Closed
Description
Hello
for quite a while I have tried to train my Model with keras3 and the TF backend (TF2.18) using distributed training and the MirroredStrategy. Not being able to run the training with Model.fit successfully, I turned to try this with one of the examples of the keras documentation. The train examples run fine under keras2/TF2.18 and MirroredStrategy for 1 and 2 devices, and it runs fine as well for Keras 3 with one device.
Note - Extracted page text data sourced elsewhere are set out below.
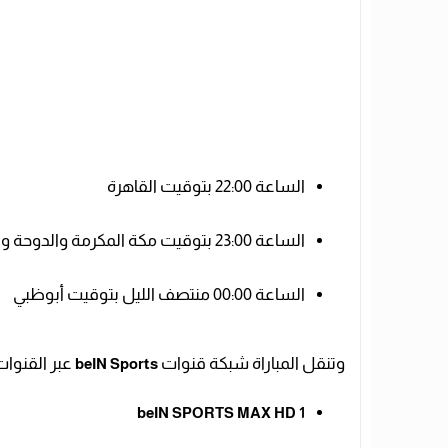
الساعة 22:00 بتوقيت القاهرة
الساعة 23:00 بتوقيت مكة المكرمة والدوحة والكويت
الساعة 00:00 منتصف الليل بتوقيت أبوظبي
وتنقل المباراة شبكة قنوات
عبر القنوات
beIN Sports
beIN SPORTS MAX HD 1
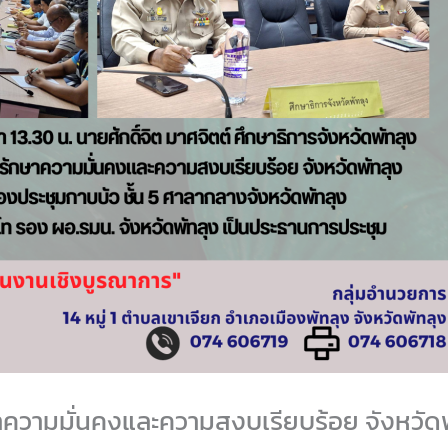
ามมั่นคงและความสงบเรียบร้อย จังหวัดพัท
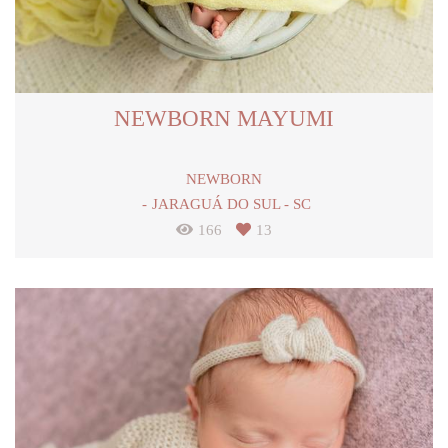
NEWBORN MAYUMI
NEWBORN
JARAGUÁ DO SUL - SC
166
13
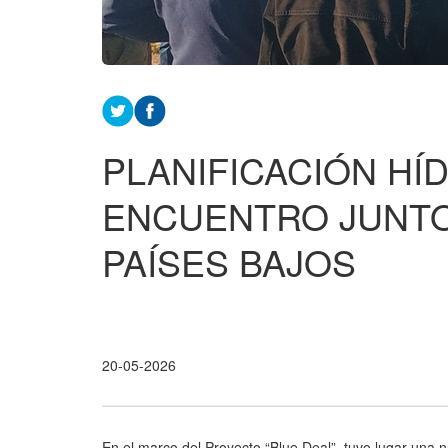
PLANIFICACIÓN HÍ
ENCUENTRO JUNTO
PAÍSES BAJOS
20-05-2026
En el marco del Proyecto “Blue Deal”, tuvo lugar una n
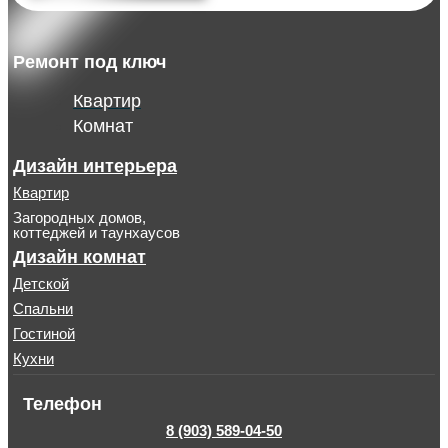
Ремонт под ключ
Квартир
Комнат
Дизайн интерьера
Квартир
Загородных домов,
коттеджей и таунхаусов
Дизайн комнат
Детской
Спальни
Гостиной
Кухни
Телефон
8 (903) 589-04-50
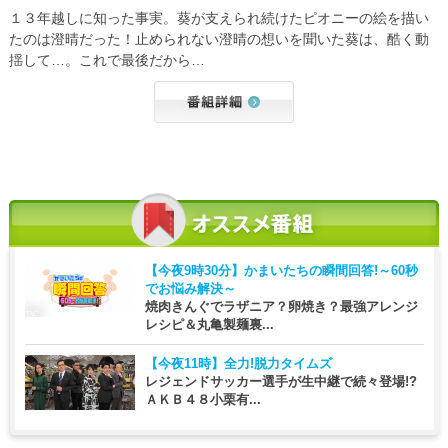
１３年越しに知った事実。葵が支えられ続けたピオニーの絵を描い
たのは澄晴だった！止められない澄晴の想いを聞いた葵は、酷く動
揺して…。これで最後だから…
【今夜9時30分】
かまいたちの瞬間回答!～60秒
でお悩み解決～
焼肉きんぐでラザニア？卵焼き？最強アレンジ
レシピ＆丸亀製麺裏...
【今夜11時】
全力!脱力タイムズ
レジェンドサッカー選手が生中継で続々登場!?
ＡＫＢ４８小栗有...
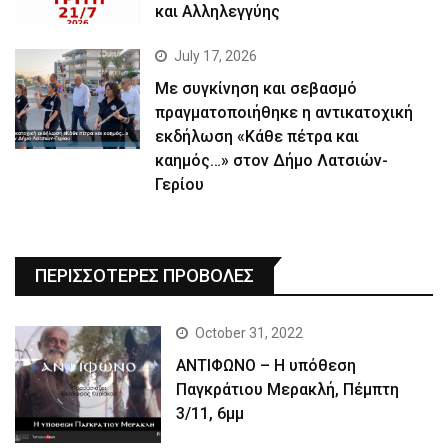
και Αλληλεγγύης
July 17, 2026
Με συγκίνηση και σεβασμό
πραγματοποιήθηκε η αντικατοχική
εκδήλωση «Κάθε πέτρα και
καημός…» στον Δήμο Λατσιών-
Γερίου
ΠΕΡΙΣΣΟΤΕΡΕΣ ΠΡΟΒΟΛΕΣ
October 31, 2022
ΑΝΤΙΦΩΝΟ – Η υπόθεση
Παγκράτιου Μερακλή, Πέμπτη
3/11, 6μμ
For running this with 2 devices the fit function fails within this error under TF2.17
132 to_union_indices = tf.gather(indices_indices, union_indices)
133 values_with_leading_zeros = tf.concat(
--> 134 [tf.zeros((1,) + values.shape[1:], values.dtype), values], axis=0
135 )
136 return tf.gather(values_with_leading_zeros, to_union_indices)
ValueError: Cannot convert a partially known TensorShape (1, None) to a Tensor.
and with this error under TF2.18
Epoch 1/2
Traceback (most recent call last):
File "/Users/roebel/pysrc/FSQCodec/./scripts/test_mirrorstrategy_func.py", line 90, in <module>
model.fit(
File "/u/formes/share/packages/manaconda3/envs/tf2.18/lib/python3.10/site-packages/keras/src/utils/traceback_utils.py", line 122, in error_handler
raise e.with_traceback(filtered_tb) from None
File "/u/formes/share/packages/manaconda3/envs/tf2.18/lib/python3.10/site-packages/keras/src/backend/tensorflow/core.py", line 141, in convert_to_tensor
return tf.convert_to_tensor(x, dtype=dtype)
ValueError: None values not supported.
I've put the code with result for running under keras2 here and the version configured for running with keras 3 here.
Many thanks for your help.